# Raft Rescue on the S. Platte



## leery (May 16, 2005)

Ok, stand up and be recognized. If you took your raft on the mighty S. Platte and got dealt with we need to know. 

http://www.9news.com/acm_news.aspx?...MPLATEID=0c76dce6-ac1f-02d8-0047-c589c01ca7bf

If you watch the video you'll note the river board. Kudos to the water rescue guy for getting on that rock. Too bad they don't show him getting a tetanus and giardia booster immediately afterwards.


----------



## El quapo (Apr 14, 2006)

Who was it? Fess up...


----------



## Geezer (Oct 14, 2003)

Lookin at the video it was a 'woman' and if that was her back side, she looks like a little hottie. She needs some special training from the Buzzards. :wink:


----------



## yetigonecrazy (May 23, 2005)

ha ha ha, if its a lesson from the buzzards, would that be one in boating or shit talking?


----------



## cecil (May 30, 2005)

funny


----------



## WhiteLightning (Apr 21, 2004)

I thought "recovery" is a general term for a rescue for a deceased person...


----------



## JCKeck1 (Oct 28, 2003)

Looks like the Timberline boys taught the denver fire dept how to unwrap rafts by pulling them directly upstream against the current. The best part of that technique for the fire dept is that they get to show off their awesome team tug-o-war skillz. There's some shit talkin for ya! That clip is funny shit.


----------



## El quapo (Apr 14, 2006)

Thought that was pretty comical too. Funny how they make a big production out of it, stop traffic and stand in the road with 15 meatheads tuggin each other. I'm more surprised they didn't jump at a chance to use some fancier more specialized gear. Those dudes love gear.

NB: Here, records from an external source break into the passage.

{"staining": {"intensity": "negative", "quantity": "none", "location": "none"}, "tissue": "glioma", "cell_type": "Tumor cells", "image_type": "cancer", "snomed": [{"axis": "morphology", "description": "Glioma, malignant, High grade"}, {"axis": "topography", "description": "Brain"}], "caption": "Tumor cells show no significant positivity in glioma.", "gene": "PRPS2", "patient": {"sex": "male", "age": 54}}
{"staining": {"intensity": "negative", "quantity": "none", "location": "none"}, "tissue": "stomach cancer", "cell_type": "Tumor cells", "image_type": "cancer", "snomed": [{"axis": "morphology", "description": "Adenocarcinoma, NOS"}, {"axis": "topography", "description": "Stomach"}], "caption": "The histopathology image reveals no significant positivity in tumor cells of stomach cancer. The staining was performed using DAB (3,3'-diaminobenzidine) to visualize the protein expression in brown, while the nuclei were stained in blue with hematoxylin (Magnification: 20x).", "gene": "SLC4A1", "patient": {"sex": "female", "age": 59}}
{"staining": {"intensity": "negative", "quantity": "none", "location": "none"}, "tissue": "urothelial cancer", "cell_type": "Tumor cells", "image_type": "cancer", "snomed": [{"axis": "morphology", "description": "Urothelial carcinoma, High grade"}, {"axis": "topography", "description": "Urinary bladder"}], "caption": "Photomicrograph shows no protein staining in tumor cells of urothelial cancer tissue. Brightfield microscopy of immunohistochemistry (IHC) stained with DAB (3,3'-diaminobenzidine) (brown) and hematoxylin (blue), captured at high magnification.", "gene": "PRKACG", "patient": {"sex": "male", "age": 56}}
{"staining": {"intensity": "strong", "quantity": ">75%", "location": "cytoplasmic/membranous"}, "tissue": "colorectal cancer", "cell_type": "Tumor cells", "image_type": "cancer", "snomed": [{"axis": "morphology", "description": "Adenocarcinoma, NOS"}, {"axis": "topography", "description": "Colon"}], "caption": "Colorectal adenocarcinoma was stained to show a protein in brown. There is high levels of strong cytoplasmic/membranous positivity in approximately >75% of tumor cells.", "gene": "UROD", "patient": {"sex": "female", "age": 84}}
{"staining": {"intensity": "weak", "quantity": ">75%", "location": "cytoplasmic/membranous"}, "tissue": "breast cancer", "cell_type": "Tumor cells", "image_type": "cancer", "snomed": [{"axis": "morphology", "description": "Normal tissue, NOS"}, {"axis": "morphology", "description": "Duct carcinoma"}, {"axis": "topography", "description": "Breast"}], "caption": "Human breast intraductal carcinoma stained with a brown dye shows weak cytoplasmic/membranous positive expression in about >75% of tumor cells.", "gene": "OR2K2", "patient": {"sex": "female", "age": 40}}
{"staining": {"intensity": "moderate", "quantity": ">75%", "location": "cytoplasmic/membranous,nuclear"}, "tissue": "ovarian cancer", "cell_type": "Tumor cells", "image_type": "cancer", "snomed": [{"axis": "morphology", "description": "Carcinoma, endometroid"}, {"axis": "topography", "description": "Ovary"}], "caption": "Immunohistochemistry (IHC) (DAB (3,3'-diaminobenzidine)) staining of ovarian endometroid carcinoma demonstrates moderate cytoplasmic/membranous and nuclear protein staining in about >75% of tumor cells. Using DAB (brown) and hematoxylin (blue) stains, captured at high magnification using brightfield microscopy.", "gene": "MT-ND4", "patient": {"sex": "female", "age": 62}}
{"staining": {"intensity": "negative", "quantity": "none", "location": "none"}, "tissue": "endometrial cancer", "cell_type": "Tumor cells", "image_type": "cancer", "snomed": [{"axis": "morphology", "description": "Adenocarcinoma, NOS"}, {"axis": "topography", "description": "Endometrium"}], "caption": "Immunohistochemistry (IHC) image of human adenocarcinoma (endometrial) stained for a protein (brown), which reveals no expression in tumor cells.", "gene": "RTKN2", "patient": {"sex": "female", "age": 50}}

Where is this woman too? We know your on here reading this....

Sounds like she was alone in the raft...and hit the only rock in the river...?? Defend yourself :wink:


----------



## WhiteLightning (Apr 21, 2004)

I'm impressed that in the time it takes to wrap the raft, swim to shore or whatever, have someone notice an empty wrapped raft in the river, call the FD, FD pages all their water rescue team guys, they get geared up, get to the river, etc. that some buzzard didn't come by to rig a Z-drag and help a lady in distress. Sheesh...


----------



## Sam F (Jun 27, 2005)

The tug-of-war looks like a scene from that old Superstar show where they had all the football players do a field day thing. I think Howard Cosel narrated. :lol: 

Ingredients for good television:
1. High Water
2. Boat ramp (Hard to miss)
3. Good looking rafter
4. Right in the middle of a big city with all its cell phone users.

A few years ago a buddy of mine just down stream did the same thing on a commercial trip (yes it used to be done.) Some lady called from her cell phone and all of the sudden the man was everywhere. The rescue team wouldn't let them move. When he abondoned ship, he took his crew with him to shore and got one great arse chewing from the cheif. :roll: 

So what ever happened to the Z-drag?


----------



## liquidchaos (Jul 11, 2005)

JC, are you refering to the gore race two years ago, cause I thought it was funny, let the shittalking continue, it seems like the thing to do on the buzz now a day's.


----------



## gapers (Feb 14, 2004)

I wonder if she's into ass-bonging..


----------



## cayo (Mar 20, 2005)

How do you pin at Confluence to Trestle?ThERES NOTHING TO PIN ON!!


----------